Worried about the precedent her case sets for other women and for children, she went on to beseech Labor Department Office of Federal Contract Compliance Programs (OFCCP) Director Patricia Shiu in an April 8 letter: “Your assistance is extremely needed so that all tribal citizens will be ensured that from now on no one will have to be discriminated against and everyone will have their civil rights protected.”

Shiu referred Moore to a deputy who on April 30 blamed Moore for the case languishing in the bureaucracy and told her in no uncertain terms: “Unfortunately there is no good cause shown for the untimely filing to continue investigating your complaint against the Sitka Tribe of Alaska. Therefore, I must deny your appeal, which concludes the processing of your complaint filed in OFCCP,” Deputy Director Marika Likas told Moore in a letter.

Moore has yet to cave in, claiming, “I did file within the 180 day timely filing period.” She is asking for an extension, if it is necessary in order to obtain due process.

She resigned her associate tribal judge position in April 2012, due to “retaliation” for filing the March 2011 complaint over the perceived racial slur. “I knew it was best, rather than continue to get bullied, harassed and sabotaged,” she said of the resignation.

Yet, she told the Native Sun News, “It doesn’t matter how many times I’ve won in court hearings or any kind of hearing, meeting, etc.: The bullying and bashing of my name has not stopped.”

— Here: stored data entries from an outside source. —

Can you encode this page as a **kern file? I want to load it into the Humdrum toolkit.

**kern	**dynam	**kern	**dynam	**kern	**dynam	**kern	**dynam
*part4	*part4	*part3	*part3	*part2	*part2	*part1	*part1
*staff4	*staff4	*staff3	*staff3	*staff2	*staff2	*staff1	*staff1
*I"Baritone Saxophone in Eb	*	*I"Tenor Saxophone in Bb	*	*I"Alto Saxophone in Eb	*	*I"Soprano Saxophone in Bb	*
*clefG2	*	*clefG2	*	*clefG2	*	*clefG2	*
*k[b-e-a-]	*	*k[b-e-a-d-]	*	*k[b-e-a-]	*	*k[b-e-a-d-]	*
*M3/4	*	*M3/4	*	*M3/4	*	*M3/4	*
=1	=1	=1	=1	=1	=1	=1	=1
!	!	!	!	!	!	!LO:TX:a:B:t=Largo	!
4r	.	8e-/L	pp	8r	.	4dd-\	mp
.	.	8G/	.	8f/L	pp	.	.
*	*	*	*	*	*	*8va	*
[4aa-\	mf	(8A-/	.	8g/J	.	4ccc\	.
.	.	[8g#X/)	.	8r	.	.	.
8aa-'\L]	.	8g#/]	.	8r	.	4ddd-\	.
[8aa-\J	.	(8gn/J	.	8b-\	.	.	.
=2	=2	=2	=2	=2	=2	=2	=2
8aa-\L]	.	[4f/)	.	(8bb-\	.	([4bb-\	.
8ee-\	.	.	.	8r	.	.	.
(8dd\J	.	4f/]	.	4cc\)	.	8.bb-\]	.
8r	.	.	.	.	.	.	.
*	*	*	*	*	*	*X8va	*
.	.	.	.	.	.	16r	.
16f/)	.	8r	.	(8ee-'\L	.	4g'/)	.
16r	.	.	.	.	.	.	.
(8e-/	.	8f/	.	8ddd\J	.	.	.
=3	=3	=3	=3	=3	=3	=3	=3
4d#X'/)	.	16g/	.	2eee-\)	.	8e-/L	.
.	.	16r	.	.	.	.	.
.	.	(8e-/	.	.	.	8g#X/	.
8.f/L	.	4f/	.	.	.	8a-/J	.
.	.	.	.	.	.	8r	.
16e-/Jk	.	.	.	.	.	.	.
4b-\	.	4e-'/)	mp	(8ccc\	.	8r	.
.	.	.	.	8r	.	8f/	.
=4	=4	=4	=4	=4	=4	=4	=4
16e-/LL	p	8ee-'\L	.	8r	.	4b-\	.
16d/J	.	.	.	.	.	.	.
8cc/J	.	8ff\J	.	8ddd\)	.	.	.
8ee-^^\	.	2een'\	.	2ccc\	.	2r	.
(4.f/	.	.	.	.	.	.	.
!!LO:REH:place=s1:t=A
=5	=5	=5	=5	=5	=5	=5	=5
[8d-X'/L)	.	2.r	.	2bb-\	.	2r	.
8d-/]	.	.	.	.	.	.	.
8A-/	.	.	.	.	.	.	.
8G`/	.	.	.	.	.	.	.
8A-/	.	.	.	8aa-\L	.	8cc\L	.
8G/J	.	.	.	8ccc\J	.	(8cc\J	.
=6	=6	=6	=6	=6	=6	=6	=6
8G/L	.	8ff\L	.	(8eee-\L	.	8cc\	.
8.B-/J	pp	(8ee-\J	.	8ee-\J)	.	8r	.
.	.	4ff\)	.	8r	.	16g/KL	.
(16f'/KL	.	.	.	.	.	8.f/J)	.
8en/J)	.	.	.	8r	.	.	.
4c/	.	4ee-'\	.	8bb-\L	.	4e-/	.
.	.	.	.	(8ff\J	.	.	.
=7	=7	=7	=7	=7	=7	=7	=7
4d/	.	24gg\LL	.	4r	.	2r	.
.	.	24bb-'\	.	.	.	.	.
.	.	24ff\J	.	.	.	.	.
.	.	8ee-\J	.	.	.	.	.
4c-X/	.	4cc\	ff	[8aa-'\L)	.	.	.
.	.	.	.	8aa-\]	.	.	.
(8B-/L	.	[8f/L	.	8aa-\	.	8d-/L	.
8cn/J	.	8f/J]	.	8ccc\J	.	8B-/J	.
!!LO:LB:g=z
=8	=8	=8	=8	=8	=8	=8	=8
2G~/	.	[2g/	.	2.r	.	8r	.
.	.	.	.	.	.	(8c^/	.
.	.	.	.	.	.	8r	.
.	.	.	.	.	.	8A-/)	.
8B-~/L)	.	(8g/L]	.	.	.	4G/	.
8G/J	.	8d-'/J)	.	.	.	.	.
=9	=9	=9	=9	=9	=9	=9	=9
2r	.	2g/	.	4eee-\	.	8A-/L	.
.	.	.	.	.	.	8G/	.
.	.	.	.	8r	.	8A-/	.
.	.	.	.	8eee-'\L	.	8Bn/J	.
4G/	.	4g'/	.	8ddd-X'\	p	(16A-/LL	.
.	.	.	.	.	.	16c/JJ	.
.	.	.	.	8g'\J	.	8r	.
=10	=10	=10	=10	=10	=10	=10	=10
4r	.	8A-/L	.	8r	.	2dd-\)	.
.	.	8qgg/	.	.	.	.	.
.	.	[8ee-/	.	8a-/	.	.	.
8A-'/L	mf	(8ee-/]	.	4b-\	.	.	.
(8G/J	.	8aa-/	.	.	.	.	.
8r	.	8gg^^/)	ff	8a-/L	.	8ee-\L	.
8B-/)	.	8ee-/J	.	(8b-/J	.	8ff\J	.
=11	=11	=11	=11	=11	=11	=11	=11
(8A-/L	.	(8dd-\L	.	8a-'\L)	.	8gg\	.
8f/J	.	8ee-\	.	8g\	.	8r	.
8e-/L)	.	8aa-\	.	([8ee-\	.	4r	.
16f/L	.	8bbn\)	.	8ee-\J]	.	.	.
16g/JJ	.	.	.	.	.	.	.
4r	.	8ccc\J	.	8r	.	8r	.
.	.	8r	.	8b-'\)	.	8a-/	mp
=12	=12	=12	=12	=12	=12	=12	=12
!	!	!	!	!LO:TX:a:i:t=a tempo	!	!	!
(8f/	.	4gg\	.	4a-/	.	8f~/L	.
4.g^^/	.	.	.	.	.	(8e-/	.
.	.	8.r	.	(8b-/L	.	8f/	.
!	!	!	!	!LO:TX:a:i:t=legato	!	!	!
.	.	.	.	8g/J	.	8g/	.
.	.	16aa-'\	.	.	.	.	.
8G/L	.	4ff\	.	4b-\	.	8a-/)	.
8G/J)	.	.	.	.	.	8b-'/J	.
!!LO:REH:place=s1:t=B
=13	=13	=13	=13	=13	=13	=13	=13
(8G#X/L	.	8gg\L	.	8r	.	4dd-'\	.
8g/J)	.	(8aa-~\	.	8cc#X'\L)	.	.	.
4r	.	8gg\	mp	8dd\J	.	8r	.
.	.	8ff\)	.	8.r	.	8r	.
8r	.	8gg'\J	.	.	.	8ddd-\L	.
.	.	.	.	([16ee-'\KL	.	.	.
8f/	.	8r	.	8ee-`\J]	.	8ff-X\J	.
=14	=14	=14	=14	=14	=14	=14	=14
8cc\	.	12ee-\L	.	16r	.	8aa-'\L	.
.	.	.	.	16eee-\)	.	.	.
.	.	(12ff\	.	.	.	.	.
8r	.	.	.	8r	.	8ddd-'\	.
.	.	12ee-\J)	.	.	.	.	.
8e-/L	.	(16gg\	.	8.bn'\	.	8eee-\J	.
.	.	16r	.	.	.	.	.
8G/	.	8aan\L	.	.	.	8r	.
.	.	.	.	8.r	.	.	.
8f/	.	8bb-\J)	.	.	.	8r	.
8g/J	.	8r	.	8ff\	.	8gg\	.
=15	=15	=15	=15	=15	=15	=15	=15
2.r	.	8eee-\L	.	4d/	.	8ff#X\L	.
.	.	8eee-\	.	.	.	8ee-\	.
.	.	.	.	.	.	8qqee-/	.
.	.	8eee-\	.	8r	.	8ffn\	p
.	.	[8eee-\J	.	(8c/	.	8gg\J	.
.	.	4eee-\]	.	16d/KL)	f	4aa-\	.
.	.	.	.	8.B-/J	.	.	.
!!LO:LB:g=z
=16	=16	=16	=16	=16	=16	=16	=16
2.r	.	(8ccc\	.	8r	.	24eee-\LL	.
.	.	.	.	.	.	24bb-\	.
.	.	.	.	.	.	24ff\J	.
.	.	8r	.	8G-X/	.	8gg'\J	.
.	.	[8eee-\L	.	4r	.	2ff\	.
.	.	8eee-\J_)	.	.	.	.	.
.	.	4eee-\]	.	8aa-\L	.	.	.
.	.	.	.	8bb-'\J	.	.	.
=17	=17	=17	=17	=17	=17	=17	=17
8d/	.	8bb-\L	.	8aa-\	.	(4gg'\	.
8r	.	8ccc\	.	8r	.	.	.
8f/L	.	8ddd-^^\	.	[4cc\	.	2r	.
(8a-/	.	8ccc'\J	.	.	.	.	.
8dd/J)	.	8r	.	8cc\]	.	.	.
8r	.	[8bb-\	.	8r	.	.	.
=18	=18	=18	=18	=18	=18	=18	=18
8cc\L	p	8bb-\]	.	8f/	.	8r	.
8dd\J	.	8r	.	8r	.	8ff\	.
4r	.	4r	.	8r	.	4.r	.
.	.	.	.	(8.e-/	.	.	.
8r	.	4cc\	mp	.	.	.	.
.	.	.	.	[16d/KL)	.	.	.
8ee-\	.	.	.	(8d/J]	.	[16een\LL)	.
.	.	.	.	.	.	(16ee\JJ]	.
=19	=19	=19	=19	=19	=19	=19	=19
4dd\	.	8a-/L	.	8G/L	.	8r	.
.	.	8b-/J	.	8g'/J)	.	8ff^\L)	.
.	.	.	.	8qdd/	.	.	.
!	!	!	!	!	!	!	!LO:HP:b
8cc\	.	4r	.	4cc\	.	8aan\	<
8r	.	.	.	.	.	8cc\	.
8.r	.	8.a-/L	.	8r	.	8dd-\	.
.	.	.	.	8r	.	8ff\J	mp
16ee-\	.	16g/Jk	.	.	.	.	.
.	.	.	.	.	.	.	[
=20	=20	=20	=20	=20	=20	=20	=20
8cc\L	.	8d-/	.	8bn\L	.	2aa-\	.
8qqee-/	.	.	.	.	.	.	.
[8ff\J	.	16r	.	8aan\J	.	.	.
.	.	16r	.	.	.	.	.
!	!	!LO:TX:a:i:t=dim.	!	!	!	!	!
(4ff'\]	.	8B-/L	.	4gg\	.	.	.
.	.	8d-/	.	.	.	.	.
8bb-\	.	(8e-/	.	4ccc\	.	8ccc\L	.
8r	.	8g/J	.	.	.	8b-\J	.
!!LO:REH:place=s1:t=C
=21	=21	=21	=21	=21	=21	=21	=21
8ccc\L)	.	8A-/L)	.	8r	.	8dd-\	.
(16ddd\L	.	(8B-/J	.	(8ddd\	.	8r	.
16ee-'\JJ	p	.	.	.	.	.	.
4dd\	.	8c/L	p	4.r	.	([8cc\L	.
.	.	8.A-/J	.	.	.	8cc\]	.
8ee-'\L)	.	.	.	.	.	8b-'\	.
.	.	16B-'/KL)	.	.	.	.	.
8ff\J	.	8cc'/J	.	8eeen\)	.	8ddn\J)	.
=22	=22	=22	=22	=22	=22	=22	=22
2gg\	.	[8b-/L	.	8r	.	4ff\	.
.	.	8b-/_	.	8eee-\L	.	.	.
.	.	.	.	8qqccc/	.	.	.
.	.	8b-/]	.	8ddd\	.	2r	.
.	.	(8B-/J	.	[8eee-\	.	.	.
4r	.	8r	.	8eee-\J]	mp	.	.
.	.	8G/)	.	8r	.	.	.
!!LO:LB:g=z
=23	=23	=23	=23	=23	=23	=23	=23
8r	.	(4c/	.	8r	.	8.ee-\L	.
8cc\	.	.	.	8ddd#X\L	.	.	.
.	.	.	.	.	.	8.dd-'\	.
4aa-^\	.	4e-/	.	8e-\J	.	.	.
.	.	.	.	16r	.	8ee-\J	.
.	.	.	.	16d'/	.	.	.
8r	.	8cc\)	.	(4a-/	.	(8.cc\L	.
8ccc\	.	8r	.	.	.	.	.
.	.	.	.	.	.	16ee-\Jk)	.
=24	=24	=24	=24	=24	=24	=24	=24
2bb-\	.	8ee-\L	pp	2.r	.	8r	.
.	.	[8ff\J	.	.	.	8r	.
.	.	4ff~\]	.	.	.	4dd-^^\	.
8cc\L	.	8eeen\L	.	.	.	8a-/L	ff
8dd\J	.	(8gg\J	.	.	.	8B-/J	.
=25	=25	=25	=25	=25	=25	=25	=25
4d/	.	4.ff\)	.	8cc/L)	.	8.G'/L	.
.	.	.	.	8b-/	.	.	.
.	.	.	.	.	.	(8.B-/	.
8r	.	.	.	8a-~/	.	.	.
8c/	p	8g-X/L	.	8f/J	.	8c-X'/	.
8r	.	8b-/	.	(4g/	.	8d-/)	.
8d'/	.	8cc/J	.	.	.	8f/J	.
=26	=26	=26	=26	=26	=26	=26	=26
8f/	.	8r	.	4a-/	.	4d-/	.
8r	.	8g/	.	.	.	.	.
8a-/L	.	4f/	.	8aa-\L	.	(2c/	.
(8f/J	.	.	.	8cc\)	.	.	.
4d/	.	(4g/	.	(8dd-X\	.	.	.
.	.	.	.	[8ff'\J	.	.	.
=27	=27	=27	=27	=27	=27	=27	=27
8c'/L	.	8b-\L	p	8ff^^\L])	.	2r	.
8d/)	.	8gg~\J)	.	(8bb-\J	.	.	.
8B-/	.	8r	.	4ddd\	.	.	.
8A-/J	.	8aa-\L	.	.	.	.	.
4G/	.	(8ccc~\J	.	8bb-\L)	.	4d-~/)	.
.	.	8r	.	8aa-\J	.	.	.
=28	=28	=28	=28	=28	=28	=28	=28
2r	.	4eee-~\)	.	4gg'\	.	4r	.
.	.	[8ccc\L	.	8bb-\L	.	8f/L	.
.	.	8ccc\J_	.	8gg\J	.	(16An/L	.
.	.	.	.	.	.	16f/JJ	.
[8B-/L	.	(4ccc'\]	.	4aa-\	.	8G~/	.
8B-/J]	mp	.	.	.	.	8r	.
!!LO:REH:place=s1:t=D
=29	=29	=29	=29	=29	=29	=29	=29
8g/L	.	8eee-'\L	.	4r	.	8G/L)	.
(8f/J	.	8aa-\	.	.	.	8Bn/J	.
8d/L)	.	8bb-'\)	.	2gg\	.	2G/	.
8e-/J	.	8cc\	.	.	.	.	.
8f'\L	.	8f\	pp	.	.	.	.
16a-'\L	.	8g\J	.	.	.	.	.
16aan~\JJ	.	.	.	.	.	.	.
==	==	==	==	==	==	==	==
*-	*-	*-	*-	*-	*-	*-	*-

After failing to obtain a response at the Sitka Tribal Council level from her complaint about that and from another about language found in her personnel file that she considered “shocking”, Moore said she contacted the federal authorities with little better result -- including the Equal Employment Opportunity Commission, then Interior Secretary Ken Salazar, Alaska Congressman Don Young, and Alaska senators Lisa Murkowski and Mark Begich.

Young made headlines March 29 with a public apology after Latino advocacy group Presente.org Executive Director Arturo Carmona called for his resignation over a racial slur and an insensitive term he used during an interview in Ketchikan, Alaska.

“Yet, here I have been calling on my cell phone, writing letters since April 2011, asking U.S. government officials who and what department has jurisdiction to protect an Alaskan Native Tlingit Indian’s civil rights,” Moore protested. “Where is equal protection for us in the United States of America?”

Moore contacted the Equal Employment Opportunity Commission after receiving a copy of her STA personnel file in October 2012, and was directed to another agency. After many phone calls and considerable research, she said she was able to connect with the OFCCP, having “realized again that STA was refusing to do anything regarding my complaint,” she said.

“Not only does my complaint and the contents of my Sitka Tribe of Alaska personnel file cause substantial harm to me but also to other tribal citizens,” she said.

“Many women are being discriminated against regarding employment at STA,” Moore added, because “what starts out as bullying, described as teasing, turns quickly into full-blown discrimination against women.”

Among the resolutions presented to the 2013 Tlingit & Haida Central Council Assembly was one on “Bullying Awareness.”